_Exercise input_
# # # # # # #
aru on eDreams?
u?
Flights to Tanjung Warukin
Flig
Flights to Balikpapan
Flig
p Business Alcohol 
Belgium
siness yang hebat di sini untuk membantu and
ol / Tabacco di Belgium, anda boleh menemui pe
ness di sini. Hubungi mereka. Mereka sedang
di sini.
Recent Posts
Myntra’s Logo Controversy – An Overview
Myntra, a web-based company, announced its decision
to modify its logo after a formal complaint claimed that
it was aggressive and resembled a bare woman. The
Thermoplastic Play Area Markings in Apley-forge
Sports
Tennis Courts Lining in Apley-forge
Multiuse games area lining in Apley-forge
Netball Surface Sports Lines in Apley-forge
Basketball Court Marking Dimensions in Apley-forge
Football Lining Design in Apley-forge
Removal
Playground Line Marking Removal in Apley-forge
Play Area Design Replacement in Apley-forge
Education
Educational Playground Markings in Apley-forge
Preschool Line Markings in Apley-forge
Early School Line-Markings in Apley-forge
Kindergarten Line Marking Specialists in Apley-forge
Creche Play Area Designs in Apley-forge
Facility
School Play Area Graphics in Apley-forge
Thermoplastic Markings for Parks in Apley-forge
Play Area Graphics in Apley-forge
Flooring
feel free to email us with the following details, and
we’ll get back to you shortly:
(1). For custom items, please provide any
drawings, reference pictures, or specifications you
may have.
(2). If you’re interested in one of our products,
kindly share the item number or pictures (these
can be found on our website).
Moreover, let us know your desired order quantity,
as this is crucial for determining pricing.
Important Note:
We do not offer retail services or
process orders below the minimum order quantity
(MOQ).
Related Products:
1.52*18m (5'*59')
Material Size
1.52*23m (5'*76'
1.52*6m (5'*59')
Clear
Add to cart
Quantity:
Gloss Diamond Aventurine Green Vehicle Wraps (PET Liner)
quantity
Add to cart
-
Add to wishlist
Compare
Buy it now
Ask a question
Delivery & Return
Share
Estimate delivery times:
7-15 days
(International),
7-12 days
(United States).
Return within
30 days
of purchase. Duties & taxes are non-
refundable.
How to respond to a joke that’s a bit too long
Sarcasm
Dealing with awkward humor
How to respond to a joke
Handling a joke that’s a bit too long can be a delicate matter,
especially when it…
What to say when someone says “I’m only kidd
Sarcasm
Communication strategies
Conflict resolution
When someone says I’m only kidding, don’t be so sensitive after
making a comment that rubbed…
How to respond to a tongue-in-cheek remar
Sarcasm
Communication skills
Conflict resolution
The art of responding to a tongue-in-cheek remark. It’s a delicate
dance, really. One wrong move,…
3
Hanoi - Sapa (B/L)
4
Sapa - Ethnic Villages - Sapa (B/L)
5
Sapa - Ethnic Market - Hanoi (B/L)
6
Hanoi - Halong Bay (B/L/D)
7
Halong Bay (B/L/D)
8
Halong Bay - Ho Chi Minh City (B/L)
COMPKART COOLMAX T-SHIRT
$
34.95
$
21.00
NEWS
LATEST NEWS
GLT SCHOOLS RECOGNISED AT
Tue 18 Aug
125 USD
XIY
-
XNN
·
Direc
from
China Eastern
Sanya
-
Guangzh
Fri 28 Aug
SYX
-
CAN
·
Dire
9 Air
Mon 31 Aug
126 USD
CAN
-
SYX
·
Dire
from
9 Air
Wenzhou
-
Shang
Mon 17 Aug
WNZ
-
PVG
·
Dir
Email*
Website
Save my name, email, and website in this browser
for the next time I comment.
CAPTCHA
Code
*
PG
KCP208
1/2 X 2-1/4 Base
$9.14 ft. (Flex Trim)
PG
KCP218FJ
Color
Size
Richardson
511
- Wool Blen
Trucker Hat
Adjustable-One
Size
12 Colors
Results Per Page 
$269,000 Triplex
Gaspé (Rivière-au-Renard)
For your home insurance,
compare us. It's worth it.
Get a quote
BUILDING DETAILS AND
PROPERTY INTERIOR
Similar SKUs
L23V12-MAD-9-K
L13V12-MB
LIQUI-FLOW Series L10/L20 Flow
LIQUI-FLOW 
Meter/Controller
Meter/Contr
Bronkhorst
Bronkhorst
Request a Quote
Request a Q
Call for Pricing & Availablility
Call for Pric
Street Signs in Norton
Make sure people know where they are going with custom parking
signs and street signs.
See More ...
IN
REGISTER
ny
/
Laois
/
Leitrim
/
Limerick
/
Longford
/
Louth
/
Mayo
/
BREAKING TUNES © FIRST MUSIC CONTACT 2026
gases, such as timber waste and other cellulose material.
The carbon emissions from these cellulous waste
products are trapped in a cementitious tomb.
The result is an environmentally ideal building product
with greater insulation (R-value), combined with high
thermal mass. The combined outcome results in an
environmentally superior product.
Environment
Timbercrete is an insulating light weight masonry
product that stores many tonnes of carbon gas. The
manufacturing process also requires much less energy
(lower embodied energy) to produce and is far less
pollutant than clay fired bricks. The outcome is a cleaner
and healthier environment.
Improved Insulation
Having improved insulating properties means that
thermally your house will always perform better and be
# # # # # # #
_Required work_
Search the material above for the string "carbon", and copy every line in which it turns up.

_Answer area_
The carbon emissions from these cellulous waste
product that stores many tonnes of carbon gas. The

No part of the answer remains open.